Utilisation of early intervention services in young children with hypoplastic left heart syndrome

Mussatto, K. A.; Hollenbeck-Pringle, D.; Trachtenberg, F.; Sood, E.; Sananes, R.; Pike, N. A.; Lambert, L. M.; Mahle, W. T.; Goldberg, D. J.; Goldberg, C. S.; Dunbar-Masterson, C.; Otto, M.; Marino, B. S.; Bartle, B. H.; Williams, I. A.; Jacobs, J. P.; Zyblewski, S. C.; Pemberton, V. L.

Cardiol Young. 2017 Aug 30; 28(1):126-133

Abstract

OBJECTIVE: Children with hypoplastic left heart syndrome are at a risk for neurodevelopmental delays. Current guidelines recommend systematic evaluation and management of neurodevelopmental outcomes with referral for early intervention services. The Single Ventricle Reconstruction Trial represents the largest cohort of children with hypoplastic left heart syndrome ever assembled.

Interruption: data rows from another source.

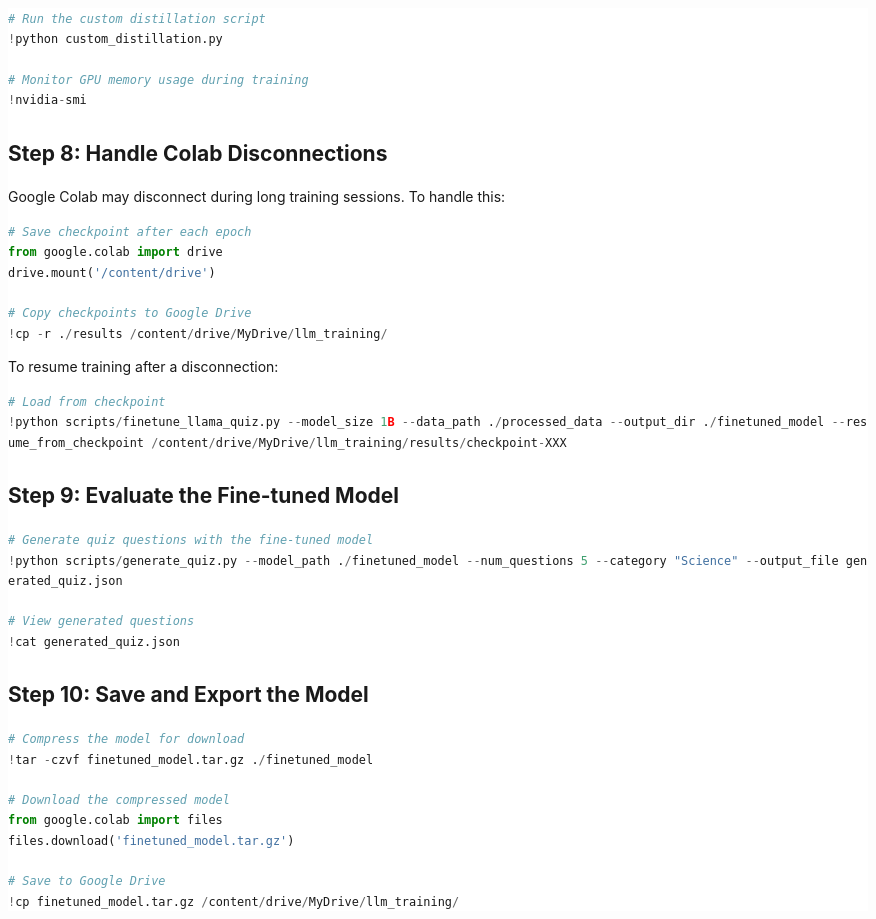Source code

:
```python
# Run the custom distillation script
!python custom_distillation.py

# Monitor GPU memory usage during training
!nvidia-smi
```

## Step 8: Handle Colab Disconnections

Google Colab may disconnect during long training sessions. To handle this:

```python
# Save checkpoint after each epoch
from google.colab import drive
drive.mount('/content/drive')

# Copy checkpoints to Google Drive
!cp -r ./results /content/drive/MyDrive/llm_training/
```

To resume training after a disconnection:

```python
# Load from checkpoint
!python scripts/finetune_llama_quiz.py --model_size 1B --data_path ./processed_data --output_dir ./finetuned_model --resume_from_checkpoint /content/drive/MyDrive/llm_training/results/checkpoint-XXX
```

## Step 9: Evaluate the Fine-tuned Model

```python
# Generate quiz questions with the fine-tuned model
!python scripts/generate_quiz.py --model_path ./finetuned_model --num_questions 5 --category "Science" --output_file generated_quiz.json

# View generated questions
!cat generated_quiz.json
```

## Step 10: Save and Export the Model

```python
# Compress the model for download
!tar -czvf finetuned_model.tar.gz ./finetuned_model

# Download the compressed model
from google.colab import files
files.download('finetuned_model.tar.gz')

# Save to Google Drive
!cp finetuned_model.tar.gz /content/drive/MyDrive/llm_training/
```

Data on life events and resource utilisation have been collected annually. We sought to determine the type and prevalence of early intervention services used from age 1 to 4 years and factors associated with utilisation of services. METHODS: Data from 14-month neurodevelopmental assessment and annual medical history forms were used. We assessed the impact of social risk and geographic differences. Fisher exact tests and logistic regression were used to evaluate associations. RESULTS: Annual medical history forms were available for 302 of 314 children. Greater than half of the children (52-69%) were not receiving services at any age assessed, whereas 20-32% were receiving two or more therapies each year. Utilisation was significantly lower in year 4 (31%) compared with years 1-3 (with a range from 40 to 48%) (p<0.001). Social risk factors were not associated with the use of services at any age but there were significant geographic differences. Significant delay was reported by parents in 18-43% of children at ages 3 and 4. CONCLUSION: Despite significant neurodevelopmental delays, early intervention service utilisation was low in this cohort. As survival has improved for children with hypoplastic left heart syndrome, attention must shift to strategies to optimise developmental outcomes, including enrolment in early intervention when merited.